▸ Instructions for the task
Pictures stay out of the copy. Retype exactly the lines below from the one with "Setting up classes" through the one with "would be started.".
•••••
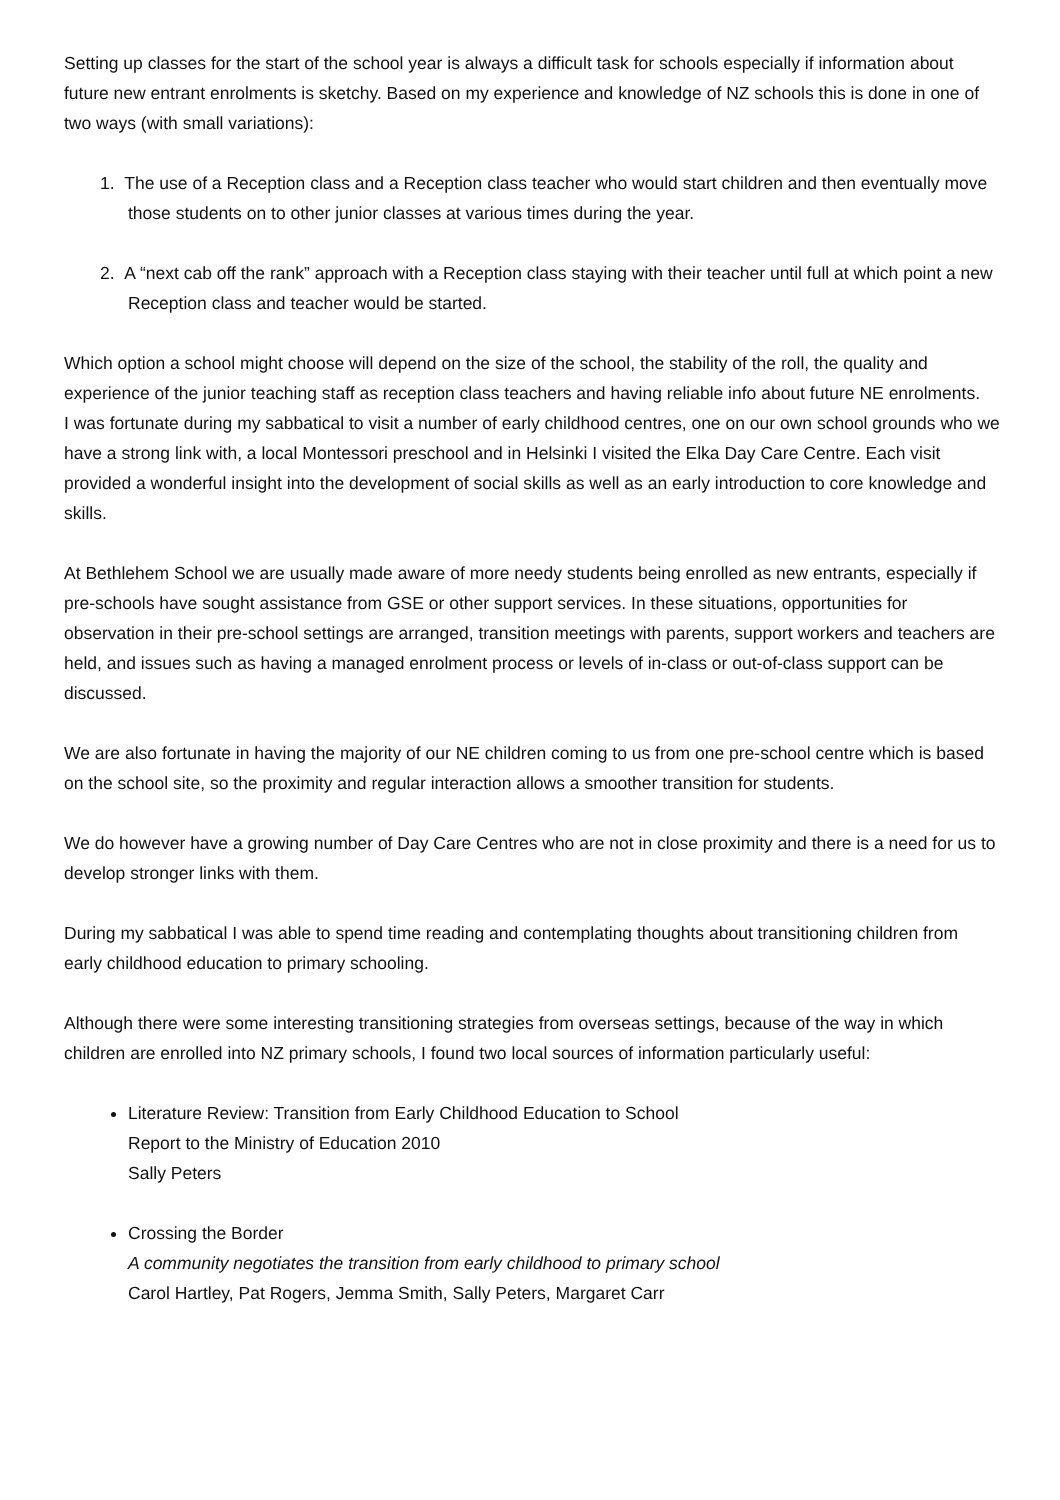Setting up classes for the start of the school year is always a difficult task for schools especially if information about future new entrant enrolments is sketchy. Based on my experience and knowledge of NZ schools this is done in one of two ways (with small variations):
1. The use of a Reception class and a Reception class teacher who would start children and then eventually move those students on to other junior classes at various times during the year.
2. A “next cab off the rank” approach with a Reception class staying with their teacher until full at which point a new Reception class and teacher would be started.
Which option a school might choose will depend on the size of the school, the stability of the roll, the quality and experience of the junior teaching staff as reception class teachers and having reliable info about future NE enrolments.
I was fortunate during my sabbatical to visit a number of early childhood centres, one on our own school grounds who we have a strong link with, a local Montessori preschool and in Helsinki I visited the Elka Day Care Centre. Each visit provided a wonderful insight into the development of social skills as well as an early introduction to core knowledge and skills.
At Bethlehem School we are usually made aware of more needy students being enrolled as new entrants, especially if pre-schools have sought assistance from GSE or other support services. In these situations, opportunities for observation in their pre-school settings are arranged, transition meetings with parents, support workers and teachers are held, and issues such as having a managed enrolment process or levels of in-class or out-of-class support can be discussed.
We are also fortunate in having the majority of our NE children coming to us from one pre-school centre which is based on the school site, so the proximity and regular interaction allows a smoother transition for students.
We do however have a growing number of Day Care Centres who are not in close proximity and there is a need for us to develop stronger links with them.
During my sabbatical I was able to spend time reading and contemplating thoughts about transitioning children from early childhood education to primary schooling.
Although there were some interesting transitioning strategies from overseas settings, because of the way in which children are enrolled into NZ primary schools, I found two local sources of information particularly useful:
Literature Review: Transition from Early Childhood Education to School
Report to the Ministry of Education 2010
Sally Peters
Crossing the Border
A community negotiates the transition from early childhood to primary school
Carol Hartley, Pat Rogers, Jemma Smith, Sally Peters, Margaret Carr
•••••
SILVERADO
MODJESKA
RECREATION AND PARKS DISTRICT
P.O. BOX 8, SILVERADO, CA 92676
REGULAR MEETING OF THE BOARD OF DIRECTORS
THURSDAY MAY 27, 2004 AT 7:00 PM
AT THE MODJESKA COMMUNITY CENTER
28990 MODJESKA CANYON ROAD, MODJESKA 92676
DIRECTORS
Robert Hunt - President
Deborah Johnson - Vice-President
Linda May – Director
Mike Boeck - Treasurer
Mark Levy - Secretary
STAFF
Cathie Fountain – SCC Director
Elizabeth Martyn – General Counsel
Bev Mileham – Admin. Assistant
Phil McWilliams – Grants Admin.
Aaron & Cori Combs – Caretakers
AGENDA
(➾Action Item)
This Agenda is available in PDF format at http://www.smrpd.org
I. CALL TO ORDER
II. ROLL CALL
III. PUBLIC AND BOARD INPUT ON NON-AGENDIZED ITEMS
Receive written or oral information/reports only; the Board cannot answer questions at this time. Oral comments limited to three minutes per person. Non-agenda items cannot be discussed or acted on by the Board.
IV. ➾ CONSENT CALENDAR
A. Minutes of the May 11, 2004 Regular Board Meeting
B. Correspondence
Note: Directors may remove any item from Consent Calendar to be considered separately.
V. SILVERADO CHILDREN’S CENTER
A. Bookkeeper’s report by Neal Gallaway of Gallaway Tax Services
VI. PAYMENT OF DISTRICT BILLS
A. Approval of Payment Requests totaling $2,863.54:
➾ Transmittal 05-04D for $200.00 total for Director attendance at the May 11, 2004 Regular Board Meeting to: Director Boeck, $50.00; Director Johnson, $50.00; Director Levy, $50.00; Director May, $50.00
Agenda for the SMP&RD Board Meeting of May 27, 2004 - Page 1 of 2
•••••
▸ Solution
Setting up classes for the start of the school year is always a difficult task for schools especially if information about future new entrant enrolments is sketchy. Based on my experience and knowledge of NZ schools this is done in one of two ways (with small variations):
1. The use of a Reception class and a Reception class teacher who would start children and then eventually move those students on to other junior classes at various times during the year.
2. A “next cab off the rank” approach with a Reception class staying with their teacher until full at which point a new Reception class and teacher would be started.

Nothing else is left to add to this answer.